We show the explainability of the DL model using the Gradient-weighted Class Activation Mapping (Grad-CAM) [21] and Local Interpretable Model-Agnostic Explanations (LIME) [22] visualisation techniques. For this, we use the Xception model, which is the best-performing model, on the Monkeypox dataset. The outputs are presented in Fig. 5. The Grad-CAM measures the gradient of the output feature map of a selected layer of the network, whereas the LIME is a local model-independent approach to generate the interpretation for a specific case, which transforms the input data into a series of interpretable local representations.

From Fig. 5, we notice that the outputs obtained from the Xception model is able to detect the discriminating regions clearly for the classification. For instance, the Grad-CAM is able to show the virus-infected regions in yellow or dark yellow color and the LIME is able to encircle the potentially infected regions with its superpixel on the map. Note that for the Grad-CAM, we set ‘\(block14\_sepconv2\_act\)’ layer from the Xception DL model. And, for the LIME, we set the number of features as 5, the number of samples as 1000, and top labels as 4 for the Xception DL model.

Fig. 5
figure 5

Visualisation based on Grad-CAM and LIME for the Xception model

Class-wise study

We study the class-wise performance of the ensemble approach using the confusion matrix, which is shown in Fig. 4. From Fig. 4, different confusion matrices for all five-folds show that our ensemble approach is able to discriminate the images clearly into four different classes. More specifically, our method is able to highly discriminate the chickenpox and normal images compared to measles and monkeypox virus. Furthermore, all instances of chickenpox (66) and normal images (111) in the test set are recognised correctly by the proposed model, whereas it is still not perfect to discriminate measles and monkeypox viruses in fold 1 (a). This might be due to the similar features identified by the backbone CNN for two classes: measles and Monkeypox viruses as seen in Grad-CAM visualization (Fig. 5).

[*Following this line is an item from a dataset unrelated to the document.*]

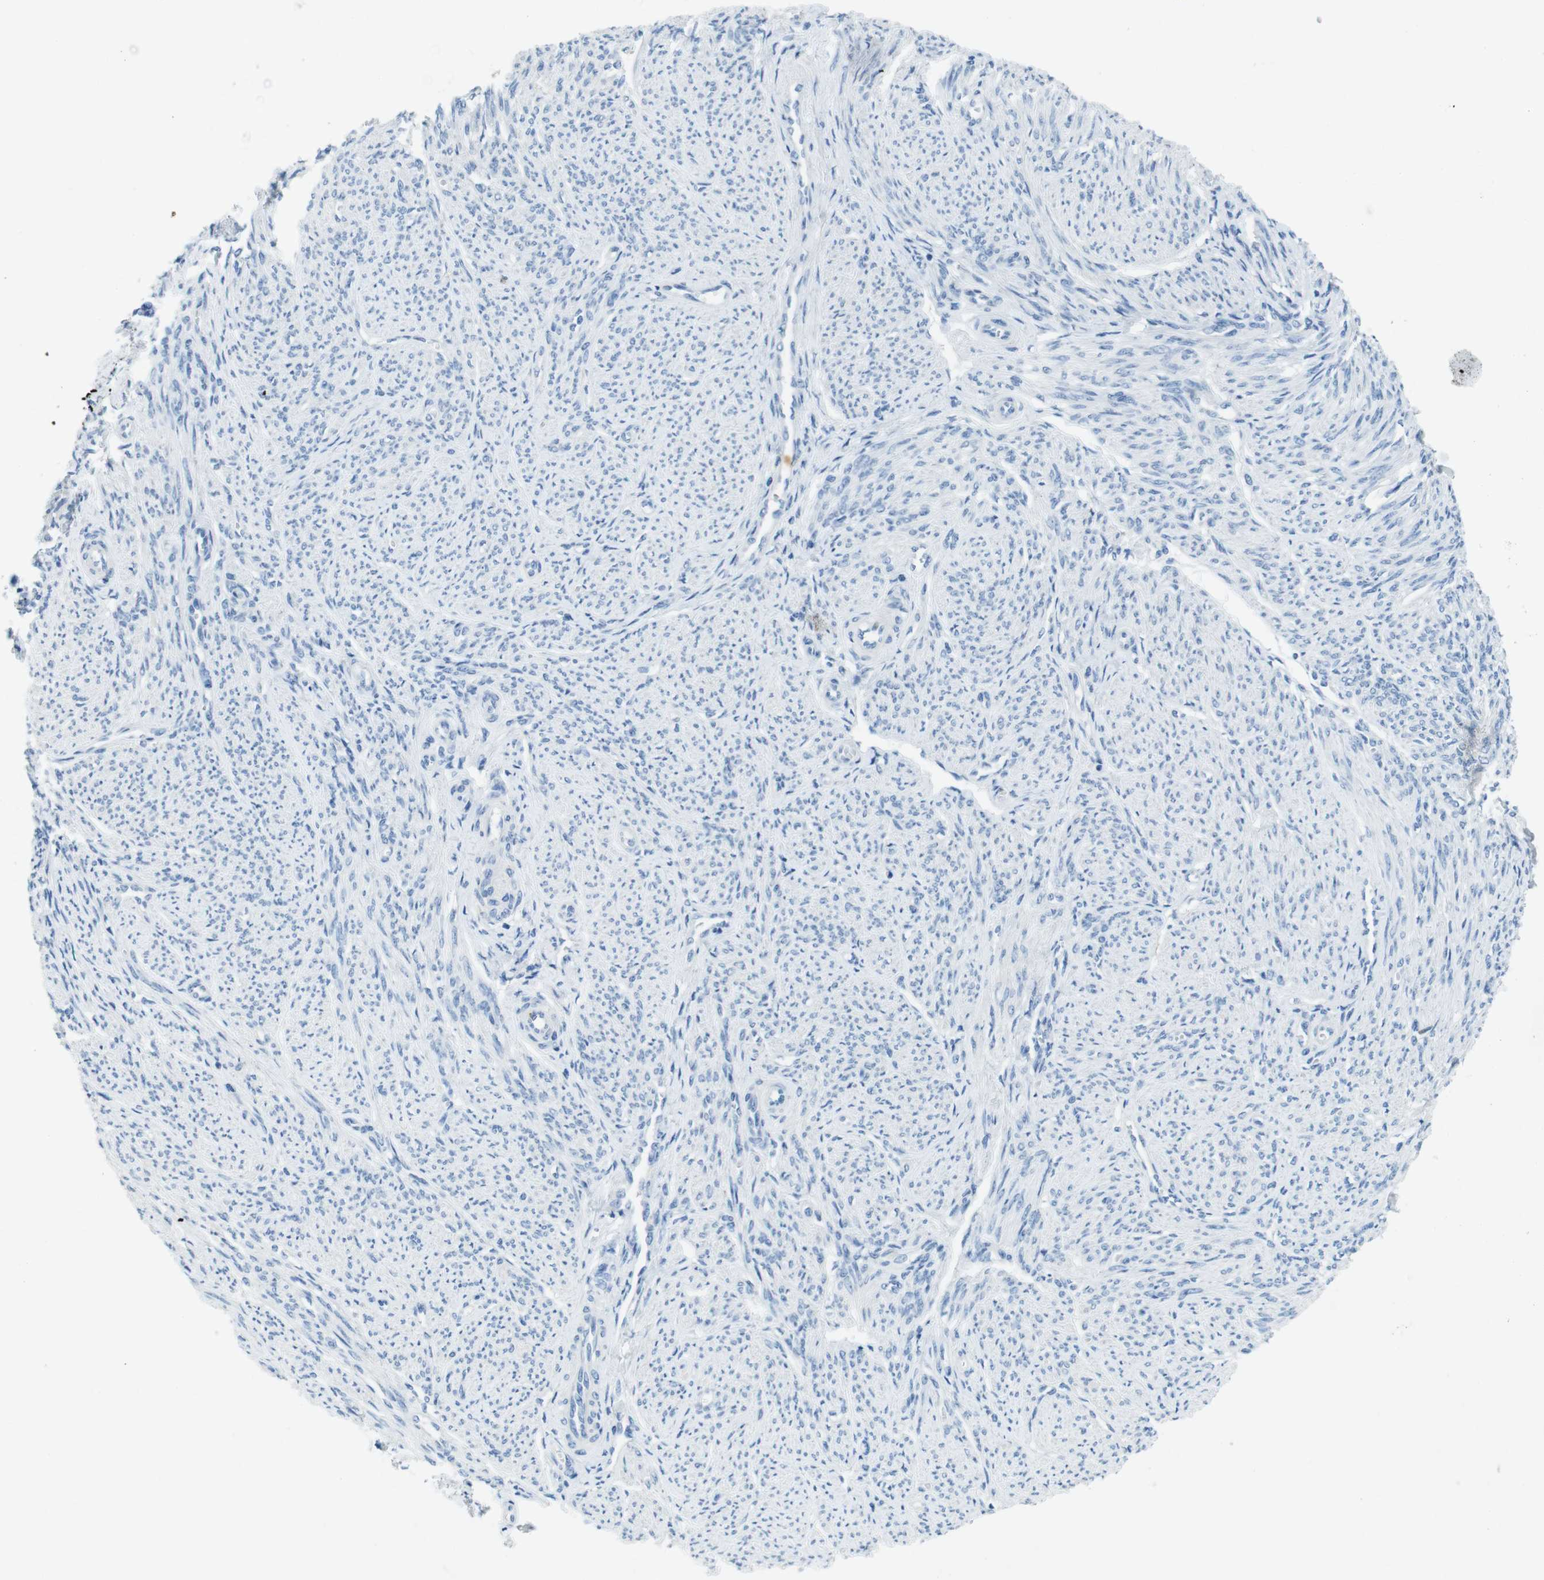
{"staining": {"intensity": "negative", "quantity": "none", "location": "none"}, "tissue": "smooth muscle", "cell_type": "Smooth muscle cells", "image_type": "normal", "snomed": [{"axis": "morphology", "description": "Normal tissue, NOS"}, {"axis": "topography", "description": "Smooth muscle"}], "caption": "IHC image of benign smooth muscle: smooth muscle stained with DAB reveals no significant protein expression in smooth muscle cells. (DAB immunohistochemistry (IHC), high magnification).", "gene": "CD320", "patient": {"sex": "female", "age": 65}}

Conclusion and future works

In this paper, we compared 13 different pre-trained DL models with the help of transfer learning on the monkeypox dataset. With the help of such comparison using well-established evaluation measures, we identified the best-performing DL models to ensemble them for overall performance improvement. The evaluation result shows that the ensemble approach provides the highest performance (Precision: 85.44%; Recall: 85.47%; F1-score: 85.40%; and Accuracy: 87.13%) during the detection of the Monkeypox virus. Also, the Xception DL model provides the second-best performance (Precision: 85.01%; Recall: 85.14%; F1-score: 85.02%; and Accuracy: 86.51%)).

There are two major limitations of our work. First, the dataset size is comparatively smaller, so addition of more data could improve the performance further. Second, our AI approach is based on pre-trained DL models, which could be a problem if we would like to deploy them in a memory-constrained setting. So, the design of novel lightweight DL models could be an interesting work to let it work on a limited resource.